- Occupations: Journalist, broadcaster and author
- Notable work: Soul Unsung: Reflections On The Band In Black Popular Music (2012): Don't Stop the Carnival: Black British Music: Vol 1 from the Middle Ages to the 1960s (2018)
- Awards: Parliamentary Jazz Awards – "Jazz Journalist of the Year", 2009

= Kevin Le Gendre =

British journalist, broadcaster and author

Kevin Le Gendre is a British journalist, broadcaster and author whose work focuses on Black music. He is deputy editor of Echoes magazine, has written for a wide range of publications, including Jazzwise, MusicWeek, Vibrations, The Independent On Sunday and The Guardian, and is a contributor to such radio programmes as BBC Radio 3's J to Z and BBC Radio 4's Front Row. At the 2009 Parliamentary Jazz Awards Le Gendre was chosen as "Jazz Journalist of the Year".

==Background and career==
Le Gendre was born to parents who migrated to Britain from Trinidad, where he lived as a child. He is now resident in Seven Sisters, north London.

Although he did not study music formally, Le Gendre has said: "I have been listening to music all of my life having been exposed to it from a young age by my parents. They ... played soca and calypso until they wore the record out, as well as soul and jazz. I was one of those kids who listened to records over and over again."

In 1997, he began writing for Echoes (which was originally called Black Echoes) and is now the magazine's deputy editor. Among other publications to which he has contributed are Jazzwise, Vibrations, Music Week, The Jazz Mann, The Independent, The Times Literary Supplement and The Guardian. As a reviewer, interviewer and broadcaster, Le Gendre appears regularly on BBC Radio (for example, Radio 3's J to Z), as well as at festivals and other events.

In 2018, he joined the teaching staff of Trinity Laban Conservatoire of Music and Dance.

== Books ==
Le Gendre is the author of two well received books on the history of Black music: Soul Unsung: Reflections On The Band In Black Popular Music (2012) and Don't Stop the Carnival: Black British Music: Vol 1 from the Middle Ages to the 1960s (2018).

===Soul Unsung: Reflections On The Band In Black Popular Music (2012)===
Soul Unsung was described in Record Collector as a "thought-provoking and endlessly informative book by a writer who knows his subject inside-out and, just as importantly, clearly adores it." Black Grooves magazine said that Le Gendre's book "is superbly written, extremely insightful, and will be of interest to scholars, musicians, and anyone else seeking a deeper understanding of developments in the soul canon from the 1960s to present, especially the complex interplay between singers and musicians.

===Don't Stop the Carnival: Black British Music (2018)===
Diana Evans described Don't Stop the Carnival in the Financial Times as "a meticulously researched, compassionate and sweeping opus of the history of black British music. It is also an extensive political, sociological and philosophical study of the story of racism that is hugely pertinent to our time." Writing about the genesis and scope of the book, Le Gendre has stated: "An overarching theme gradually emerged: the presence of black musicians in the military. This is really the backbone of Don’t Stop The Carnival. Drummers, brass players, reed players, string players and singers of African descent dot the history of the British armed services, as well as American units, some of which were posted in the UK. ... Learning more about their lives took on a more personal resonance because my own father, Conrad Zeno Le Gendre, is a West Indian ex-serviceman. I came to realize that I was writing Don’t Stop The Carnival for him as much as I was for the countless musicians who feature in the text. It is the greatest privilege I could have wished for."

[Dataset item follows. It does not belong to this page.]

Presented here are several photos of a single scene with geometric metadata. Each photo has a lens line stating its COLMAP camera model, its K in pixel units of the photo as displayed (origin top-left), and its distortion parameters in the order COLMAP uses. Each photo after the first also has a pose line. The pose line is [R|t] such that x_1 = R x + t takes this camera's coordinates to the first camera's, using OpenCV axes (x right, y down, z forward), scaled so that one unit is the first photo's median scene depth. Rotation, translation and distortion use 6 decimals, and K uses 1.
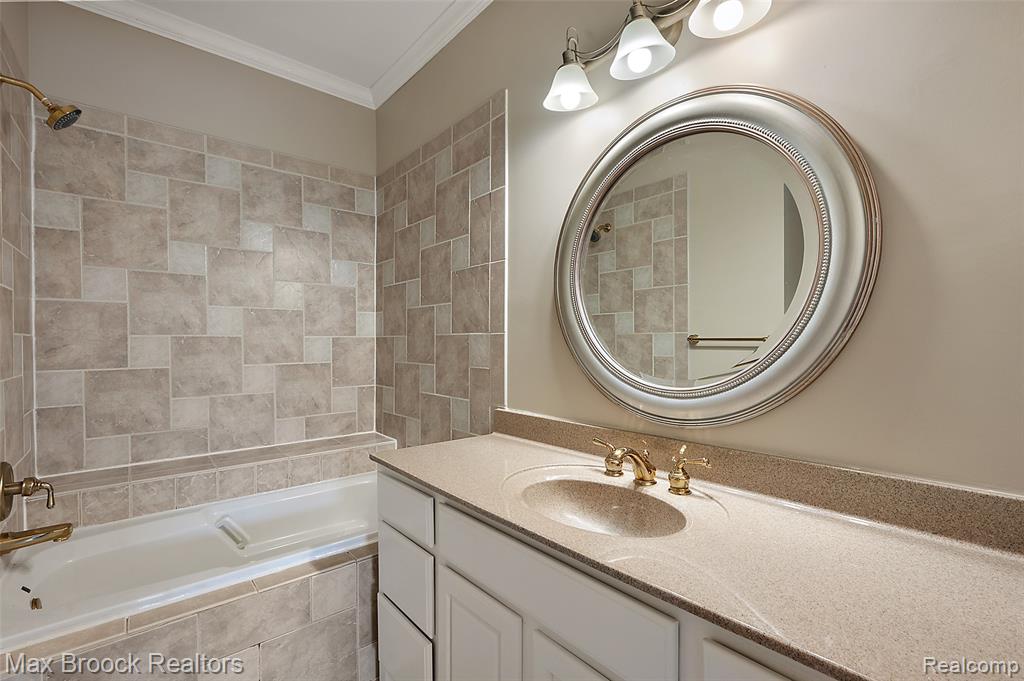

In a review for TLS, Lloyd Bradley described Le Gendre as "one of the UK's leading black music experts", going on to say: "As a reference book it is factually exhaustive, while his descriptions of and explanations for pieces of music or uses of instruments add valuable layers. In a work such as this the waterfall of facts and information could easily become overwhelming, so these explorations of sounds and tunes provide welcome relief and stop it turning into a sort of required reading textbook. They give the music a personality, too, making it dangerously desirable – indeed that probably sums up Don’t Stop the Carnival: it'll make you want to go out and buy more records than is perhaps wise."

At the ARSC Awards for Excellence Don't Stop the Carnival was the winner in the category "Best Historical Research in Recorded Roots and World Music".

==Awards==
- 2009: Parliamentary Jazz Awards – "Jazz Journalist of the Year".
- 2019: Best Historical Research in Recorded Roots or World Music at the ARSC Awards for Excellence for Don't Stop the Carnival: Black Music in Britain.

==Selected bibliography==
- Soul Unsung: Reflections On The Band In Black Popular Music, Equinox Publishing, 2012. ISBN 978-1845535438.
- Don't Stop the Carnival: Black British Music: Vol 1 from the Middle Ages to the 1960s, Peepal Tree Press, 2018. ISBN 978-1845233617.
- Hear My Train A Comin': The Songs of Jimi Hendrix, Equinox Publishing, 2020. ISBN 978-1800500136.